*What the exercise asks*: Please repeat the records below exactly, from the first line through the line containing "Rendered at 1500 by 844 pixels.", and nothing more.

◇ ◇ ◇ ◇ ◇

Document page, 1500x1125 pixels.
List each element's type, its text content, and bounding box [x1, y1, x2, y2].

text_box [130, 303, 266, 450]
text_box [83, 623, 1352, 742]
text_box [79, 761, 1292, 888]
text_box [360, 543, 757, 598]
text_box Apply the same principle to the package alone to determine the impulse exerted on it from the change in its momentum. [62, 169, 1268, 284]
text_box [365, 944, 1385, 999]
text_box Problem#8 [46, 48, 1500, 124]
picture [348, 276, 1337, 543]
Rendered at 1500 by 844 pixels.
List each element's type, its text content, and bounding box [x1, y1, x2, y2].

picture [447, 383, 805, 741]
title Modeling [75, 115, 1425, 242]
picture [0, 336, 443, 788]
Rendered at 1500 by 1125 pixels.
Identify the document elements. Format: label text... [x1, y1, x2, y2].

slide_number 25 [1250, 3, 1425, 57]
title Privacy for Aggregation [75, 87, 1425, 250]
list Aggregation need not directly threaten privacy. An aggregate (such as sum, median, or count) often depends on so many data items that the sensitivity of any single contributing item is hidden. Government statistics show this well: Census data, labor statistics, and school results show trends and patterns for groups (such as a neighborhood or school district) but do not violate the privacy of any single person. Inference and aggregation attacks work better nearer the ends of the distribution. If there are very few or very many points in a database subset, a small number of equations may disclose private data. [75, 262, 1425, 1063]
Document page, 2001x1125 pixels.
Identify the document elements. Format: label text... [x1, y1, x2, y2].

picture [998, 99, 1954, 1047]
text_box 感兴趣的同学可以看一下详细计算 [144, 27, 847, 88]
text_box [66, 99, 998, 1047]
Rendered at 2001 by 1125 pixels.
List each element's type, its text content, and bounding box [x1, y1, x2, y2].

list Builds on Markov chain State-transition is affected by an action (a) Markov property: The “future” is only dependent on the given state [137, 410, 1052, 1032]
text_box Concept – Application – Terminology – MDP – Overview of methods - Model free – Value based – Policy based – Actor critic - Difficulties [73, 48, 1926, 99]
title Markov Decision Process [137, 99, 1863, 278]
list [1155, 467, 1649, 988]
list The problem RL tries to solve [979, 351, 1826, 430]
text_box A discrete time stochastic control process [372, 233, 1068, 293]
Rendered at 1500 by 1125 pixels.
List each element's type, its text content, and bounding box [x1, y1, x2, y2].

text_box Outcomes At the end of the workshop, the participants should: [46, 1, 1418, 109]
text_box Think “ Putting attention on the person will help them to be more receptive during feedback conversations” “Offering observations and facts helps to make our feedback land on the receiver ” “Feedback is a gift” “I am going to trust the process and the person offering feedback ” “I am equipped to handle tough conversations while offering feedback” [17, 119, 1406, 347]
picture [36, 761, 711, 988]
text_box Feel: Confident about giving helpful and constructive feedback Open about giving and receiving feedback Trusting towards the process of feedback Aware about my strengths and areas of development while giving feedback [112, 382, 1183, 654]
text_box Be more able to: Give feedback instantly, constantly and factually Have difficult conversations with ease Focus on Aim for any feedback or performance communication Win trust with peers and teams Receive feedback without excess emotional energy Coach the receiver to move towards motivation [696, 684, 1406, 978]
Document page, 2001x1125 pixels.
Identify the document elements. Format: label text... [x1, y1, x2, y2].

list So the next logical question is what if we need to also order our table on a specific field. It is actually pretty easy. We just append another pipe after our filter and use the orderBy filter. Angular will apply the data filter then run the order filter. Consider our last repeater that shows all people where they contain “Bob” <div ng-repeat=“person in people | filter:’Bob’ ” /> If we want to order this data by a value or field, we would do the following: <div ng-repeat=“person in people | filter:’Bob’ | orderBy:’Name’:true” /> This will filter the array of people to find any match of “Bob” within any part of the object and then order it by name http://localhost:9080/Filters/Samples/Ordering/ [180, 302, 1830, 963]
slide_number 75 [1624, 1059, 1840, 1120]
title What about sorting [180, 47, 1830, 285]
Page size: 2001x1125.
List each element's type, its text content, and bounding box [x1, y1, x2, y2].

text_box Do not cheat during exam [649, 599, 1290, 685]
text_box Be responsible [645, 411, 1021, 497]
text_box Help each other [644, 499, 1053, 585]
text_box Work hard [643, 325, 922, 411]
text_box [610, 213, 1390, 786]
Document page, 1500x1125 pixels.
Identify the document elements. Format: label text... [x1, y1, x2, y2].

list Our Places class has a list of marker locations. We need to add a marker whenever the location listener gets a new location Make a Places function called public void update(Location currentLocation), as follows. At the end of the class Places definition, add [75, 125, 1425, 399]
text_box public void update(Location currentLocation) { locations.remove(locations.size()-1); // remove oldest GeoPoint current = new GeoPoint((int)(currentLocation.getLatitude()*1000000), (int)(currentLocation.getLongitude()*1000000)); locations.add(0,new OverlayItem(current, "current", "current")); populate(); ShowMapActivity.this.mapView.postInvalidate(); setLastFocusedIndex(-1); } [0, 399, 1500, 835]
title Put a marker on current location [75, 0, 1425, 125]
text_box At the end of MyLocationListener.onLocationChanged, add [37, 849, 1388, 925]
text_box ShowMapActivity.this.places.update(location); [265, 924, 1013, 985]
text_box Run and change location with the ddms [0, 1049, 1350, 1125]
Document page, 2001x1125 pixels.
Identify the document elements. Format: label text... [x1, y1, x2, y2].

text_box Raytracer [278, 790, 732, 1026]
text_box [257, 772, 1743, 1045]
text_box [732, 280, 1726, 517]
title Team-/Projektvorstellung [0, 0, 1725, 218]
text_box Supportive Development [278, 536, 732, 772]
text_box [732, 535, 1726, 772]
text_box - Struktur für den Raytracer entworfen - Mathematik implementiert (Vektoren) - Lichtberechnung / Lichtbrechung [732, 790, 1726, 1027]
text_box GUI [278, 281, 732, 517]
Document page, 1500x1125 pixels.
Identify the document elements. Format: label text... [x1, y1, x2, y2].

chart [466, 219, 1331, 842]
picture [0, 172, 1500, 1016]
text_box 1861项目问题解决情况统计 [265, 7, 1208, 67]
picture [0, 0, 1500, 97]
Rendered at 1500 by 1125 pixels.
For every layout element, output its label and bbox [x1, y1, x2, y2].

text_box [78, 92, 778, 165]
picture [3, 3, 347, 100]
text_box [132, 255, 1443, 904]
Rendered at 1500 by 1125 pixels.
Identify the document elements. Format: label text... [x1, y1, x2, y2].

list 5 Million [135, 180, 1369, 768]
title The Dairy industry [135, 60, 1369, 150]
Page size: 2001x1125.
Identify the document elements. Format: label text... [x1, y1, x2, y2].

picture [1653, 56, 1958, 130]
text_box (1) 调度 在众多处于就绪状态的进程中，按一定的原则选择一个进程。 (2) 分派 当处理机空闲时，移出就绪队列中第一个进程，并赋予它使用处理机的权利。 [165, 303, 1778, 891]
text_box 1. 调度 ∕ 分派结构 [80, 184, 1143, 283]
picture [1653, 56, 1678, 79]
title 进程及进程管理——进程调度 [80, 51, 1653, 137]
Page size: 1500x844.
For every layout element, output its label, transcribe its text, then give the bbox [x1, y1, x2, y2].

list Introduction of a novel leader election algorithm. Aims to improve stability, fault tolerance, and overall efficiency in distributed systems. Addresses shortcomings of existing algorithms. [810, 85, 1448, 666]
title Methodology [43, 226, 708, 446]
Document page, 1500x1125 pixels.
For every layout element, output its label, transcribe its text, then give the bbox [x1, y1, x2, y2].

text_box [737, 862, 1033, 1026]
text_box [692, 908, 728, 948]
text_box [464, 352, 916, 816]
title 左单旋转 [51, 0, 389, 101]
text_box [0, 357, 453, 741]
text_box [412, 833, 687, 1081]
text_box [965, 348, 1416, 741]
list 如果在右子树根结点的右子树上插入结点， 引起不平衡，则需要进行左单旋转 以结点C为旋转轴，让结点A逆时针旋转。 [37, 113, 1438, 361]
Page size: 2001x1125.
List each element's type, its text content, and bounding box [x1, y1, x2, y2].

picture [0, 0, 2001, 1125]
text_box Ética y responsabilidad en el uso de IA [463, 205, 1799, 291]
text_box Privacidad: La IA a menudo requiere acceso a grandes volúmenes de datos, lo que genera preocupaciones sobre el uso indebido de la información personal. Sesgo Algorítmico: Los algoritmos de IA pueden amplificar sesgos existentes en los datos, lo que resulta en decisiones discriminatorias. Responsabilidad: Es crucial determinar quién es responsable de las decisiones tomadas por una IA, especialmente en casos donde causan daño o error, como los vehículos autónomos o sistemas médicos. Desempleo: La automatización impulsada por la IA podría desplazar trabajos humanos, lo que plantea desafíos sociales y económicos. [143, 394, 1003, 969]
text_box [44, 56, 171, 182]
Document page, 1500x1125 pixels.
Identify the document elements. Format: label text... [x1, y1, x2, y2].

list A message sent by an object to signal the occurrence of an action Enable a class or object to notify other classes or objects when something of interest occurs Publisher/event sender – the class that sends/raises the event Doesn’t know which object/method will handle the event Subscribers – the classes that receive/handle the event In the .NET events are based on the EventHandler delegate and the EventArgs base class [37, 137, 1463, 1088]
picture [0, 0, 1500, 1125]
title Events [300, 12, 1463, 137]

◇ ◇ ◇ ◇ ◇

*Answer to this problem*:
Document page, 1500x1125 pixels.
List each element's type, its text content, and bounding box [x1, y1, x2, y2].

text_box [130, 303, 266, 450]
text_box [83, 623, 1352, 742]
text_box [79, 761, 1292, 888]
text_box [360, 543, 757, 598]
text_box Apply the same principle to the package alone to determine the impulse exerted on it from the change in its momentum. [62, 169, 1268, 284]
text_box [365, 944, 1385, 999]
text_box Problem#8 [46, 48, 1500, 124]
picture [348, 276, 1337, 543]
Rendered at 1500 by 844 pixels.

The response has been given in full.